CLE-LIKE GENES IN PLANT PARASITIC NEMATODES
We have reviewed accumulating evidence of the importance of CLE activity in shaping the plant in response to endogenous and environmental signals. However, recent studies also suggest that phytopathogenic microbes might have hijacked the CLE-mediated developmental signaling pathway of host plants, and that this might have improved the rate of colonization (Fig. 3a and Table 2).

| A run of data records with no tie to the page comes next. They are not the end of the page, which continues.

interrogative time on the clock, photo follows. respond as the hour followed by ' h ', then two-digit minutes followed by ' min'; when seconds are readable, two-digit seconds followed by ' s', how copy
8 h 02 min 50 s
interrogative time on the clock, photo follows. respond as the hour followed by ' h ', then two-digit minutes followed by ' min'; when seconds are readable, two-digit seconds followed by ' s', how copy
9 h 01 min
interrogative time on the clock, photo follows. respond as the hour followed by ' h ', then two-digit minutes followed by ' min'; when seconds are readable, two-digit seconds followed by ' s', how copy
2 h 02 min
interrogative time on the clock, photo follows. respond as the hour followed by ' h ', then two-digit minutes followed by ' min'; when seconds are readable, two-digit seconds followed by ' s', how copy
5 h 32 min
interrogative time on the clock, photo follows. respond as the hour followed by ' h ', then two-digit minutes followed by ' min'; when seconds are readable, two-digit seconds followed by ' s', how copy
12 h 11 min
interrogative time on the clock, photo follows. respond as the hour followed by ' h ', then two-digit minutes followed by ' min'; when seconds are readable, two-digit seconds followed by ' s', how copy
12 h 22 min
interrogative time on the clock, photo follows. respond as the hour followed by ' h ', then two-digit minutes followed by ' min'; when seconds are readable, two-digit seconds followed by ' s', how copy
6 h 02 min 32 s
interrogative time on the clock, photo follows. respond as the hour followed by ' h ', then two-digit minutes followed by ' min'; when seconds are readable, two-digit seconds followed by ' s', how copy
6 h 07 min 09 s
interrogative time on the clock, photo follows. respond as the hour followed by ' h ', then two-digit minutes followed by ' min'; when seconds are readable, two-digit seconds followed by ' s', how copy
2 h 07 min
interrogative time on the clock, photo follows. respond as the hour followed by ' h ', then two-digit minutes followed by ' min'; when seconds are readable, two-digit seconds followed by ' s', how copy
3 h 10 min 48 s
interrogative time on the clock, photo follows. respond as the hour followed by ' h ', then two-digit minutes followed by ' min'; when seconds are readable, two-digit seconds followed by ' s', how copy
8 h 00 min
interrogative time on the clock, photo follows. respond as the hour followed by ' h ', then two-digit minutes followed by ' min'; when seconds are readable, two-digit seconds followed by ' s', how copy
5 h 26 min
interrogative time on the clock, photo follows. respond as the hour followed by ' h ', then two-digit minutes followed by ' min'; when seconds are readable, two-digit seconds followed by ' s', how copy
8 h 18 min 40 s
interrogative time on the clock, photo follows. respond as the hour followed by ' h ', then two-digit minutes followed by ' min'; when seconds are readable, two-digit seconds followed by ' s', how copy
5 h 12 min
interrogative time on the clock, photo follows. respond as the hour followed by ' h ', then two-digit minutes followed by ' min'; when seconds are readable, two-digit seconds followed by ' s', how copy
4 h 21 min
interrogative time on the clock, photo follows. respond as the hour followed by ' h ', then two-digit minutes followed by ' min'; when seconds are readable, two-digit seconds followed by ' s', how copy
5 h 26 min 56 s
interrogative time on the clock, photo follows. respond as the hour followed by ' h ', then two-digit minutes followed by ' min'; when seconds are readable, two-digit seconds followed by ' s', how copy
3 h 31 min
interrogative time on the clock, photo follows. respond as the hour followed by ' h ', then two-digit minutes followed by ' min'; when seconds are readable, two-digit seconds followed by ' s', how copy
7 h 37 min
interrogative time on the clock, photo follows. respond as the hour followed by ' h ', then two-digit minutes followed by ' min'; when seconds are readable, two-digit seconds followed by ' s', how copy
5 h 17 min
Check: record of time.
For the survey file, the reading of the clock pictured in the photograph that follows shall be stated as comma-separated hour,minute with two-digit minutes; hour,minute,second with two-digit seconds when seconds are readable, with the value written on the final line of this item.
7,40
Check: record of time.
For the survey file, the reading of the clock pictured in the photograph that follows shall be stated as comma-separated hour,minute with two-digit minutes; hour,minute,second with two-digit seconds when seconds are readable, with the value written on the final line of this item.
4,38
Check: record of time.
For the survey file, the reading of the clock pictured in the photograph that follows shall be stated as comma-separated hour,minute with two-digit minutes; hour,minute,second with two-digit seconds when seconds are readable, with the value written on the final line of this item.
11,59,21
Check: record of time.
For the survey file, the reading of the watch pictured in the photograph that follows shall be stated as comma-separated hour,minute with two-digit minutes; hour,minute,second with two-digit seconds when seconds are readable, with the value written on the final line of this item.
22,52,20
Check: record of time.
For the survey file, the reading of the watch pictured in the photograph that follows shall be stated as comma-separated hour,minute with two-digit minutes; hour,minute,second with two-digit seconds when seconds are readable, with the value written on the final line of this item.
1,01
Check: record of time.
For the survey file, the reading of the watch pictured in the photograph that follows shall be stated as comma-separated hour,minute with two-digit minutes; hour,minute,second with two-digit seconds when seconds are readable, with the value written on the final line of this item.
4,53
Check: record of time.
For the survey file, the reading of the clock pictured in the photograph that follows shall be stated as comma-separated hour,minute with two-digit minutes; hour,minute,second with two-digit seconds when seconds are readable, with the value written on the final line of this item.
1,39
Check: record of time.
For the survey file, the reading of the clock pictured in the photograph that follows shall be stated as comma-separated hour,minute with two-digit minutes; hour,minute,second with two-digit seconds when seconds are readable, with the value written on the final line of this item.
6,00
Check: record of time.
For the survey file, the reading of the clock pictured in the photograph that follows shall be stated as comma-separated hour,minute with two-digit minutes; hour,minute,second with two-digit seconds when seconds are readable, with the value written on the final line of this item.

Phytoparasitic nematodes are economically significant, as they can cause massive damage to many agriculturally important plant crops (Williamson and Hussey, 1996). To gain detailed insight into the establishment of nematode parasitic interactions with host plants, many efforts to identify “parasitic genes” required for parasitism of nematode have been carried out using different nematode species (Davis et al., 2000; Davis et al., 2008). In general, parasitic effecter proteins produced in the esophageal gland cells of nematodes were thought to be secreted from the nematode through its stylet into the plant tissue (Davis et al., 2000; Davis et al., 2008).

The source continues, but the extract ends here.